The credit growth of the PSBs involved in the merger process is likely to slow down for some time even though the government allocated `55, 200-crore capital
Following the announcement of their amalgamation, stock prices of public sector banks (PSBs) fell by up to 12% on BSE on Tuesday. Indian Bank was the biggest loser and fell 12.26%. Share prices of other lenders like that of Canara Bank fell 10.59%, Union Bank fell 9.08%, PNB and OBC fell over 8%.
The credit growth of the PSBs involved in the merger process is likely to slow down for some time even though the government allocated `55, 200-crore capital, as the focus on amalgamation may impact near-term growth, Jefferies and Credit Suisse said in separate reports.

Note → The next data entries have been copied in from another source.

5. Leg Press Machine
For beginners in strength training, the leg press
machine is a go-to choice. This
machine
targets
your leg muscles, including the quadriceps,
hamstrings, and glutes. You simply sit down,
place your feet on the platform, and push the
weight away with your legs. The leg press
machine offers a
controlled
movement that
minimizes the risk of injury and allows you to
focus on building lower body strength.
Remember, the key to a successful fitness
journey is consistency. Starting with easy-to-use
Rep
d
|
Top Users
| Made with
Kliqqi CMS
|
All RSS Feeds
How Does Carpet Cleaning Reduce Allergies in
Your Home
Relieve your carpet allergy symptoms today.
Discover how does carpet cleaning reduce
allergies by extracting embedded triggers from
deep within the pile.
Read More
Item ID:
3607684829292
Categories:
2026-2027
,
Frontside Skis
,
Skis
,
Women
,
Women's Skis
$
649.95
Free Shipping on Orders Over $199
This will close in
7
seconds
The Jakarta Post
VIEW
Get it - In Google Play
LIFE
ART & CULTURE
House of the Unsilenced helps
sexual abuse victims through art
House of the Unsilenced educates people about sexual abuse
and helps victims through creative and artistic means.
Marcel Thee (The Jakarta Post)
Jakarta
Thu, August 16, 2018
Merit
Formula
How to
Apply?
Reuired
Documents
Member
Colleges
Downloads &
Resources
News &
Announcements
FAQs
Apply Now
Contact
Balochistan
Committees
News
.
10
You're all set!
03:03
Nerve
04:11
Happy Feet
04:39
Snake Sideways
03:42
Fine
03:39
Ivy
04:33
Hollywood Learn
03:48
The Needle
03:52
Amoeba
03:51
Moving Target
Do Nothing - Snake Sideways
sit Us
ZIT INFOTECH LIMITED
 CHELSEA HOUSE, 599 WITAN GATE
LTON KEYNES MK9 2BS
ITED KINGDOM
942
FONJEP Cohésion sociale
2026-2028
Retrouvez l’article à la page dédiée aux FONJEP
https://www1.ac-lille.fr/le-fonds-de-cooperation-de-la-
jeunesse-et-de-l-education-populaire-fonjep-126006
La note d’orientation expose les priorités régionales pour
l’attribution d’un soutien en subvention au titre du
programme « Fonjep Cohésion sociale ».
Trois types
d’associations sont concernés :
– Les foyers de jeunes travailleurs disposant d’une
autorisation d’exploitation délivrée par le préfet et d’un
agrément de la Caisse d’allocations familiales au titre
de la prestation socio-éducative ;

Union finance minister Nirmala Sitharaman announced last Friday the merger of 10 PSBs into four; OBC and United Bank would be merged with Punjab National Bank, Syndicate Bank with Canara Bank, Andhra Bank and Corporation Bank with Union Bank and Allahabad Bank with Indian Bank.
“In the near-term, as these banks go through the merger process, a significant proportion of management and employee bandwidth is likely to get diverted away from growth and resolutions and could be a drag on overall environment which is starved on smooth liquidity flow. These 10 banks roughly account for 23% of overall credit in the banking system,” Jefferies said.
While the government has allocated additional capital and pushing for co-lending, Jefferies expects slowdown in loan growth as witnessed in earlier mergers as well. This can’t be good at a time when liquidity flow is severely constrained, the report added. “Although, the recap amount puts all four merged entities comfortably above the regulatory threshold of 8% common equity tier-1 (CET-1), a capital adequacy indicator of banks, given the recent experience of State Bank of India (SBI) and Bank of Baroda (BOB), we believe focus on integration affects near-term growth, and hence, expect growth to be impacted for them too,” said Credit Suisse.
Coupled with the ongoing moderation in growth for private banks led by auto sector slowdown and increased cautiousness, credit growth, thus, is unlikely to be revived by PSB mergers, the Credit Suisse report further said. Even as size and scale of operations increase, core profitability for these banks is likely to remain weak, hence, they will continue to depend on external infusions inviting frequent dilutions, they added.
“The merger is also unlikely to meaningfully revive flow of credit to the liquidity pressed non-banking finance companies (NBFCs) as given the already high share of NBFC exposure in constituent banks, all four merged entities will have more than 10% of their loan exposure towards NBFCs. Hence, credit flow to NBFC will remain a challenge,” the Credit Suisse report added.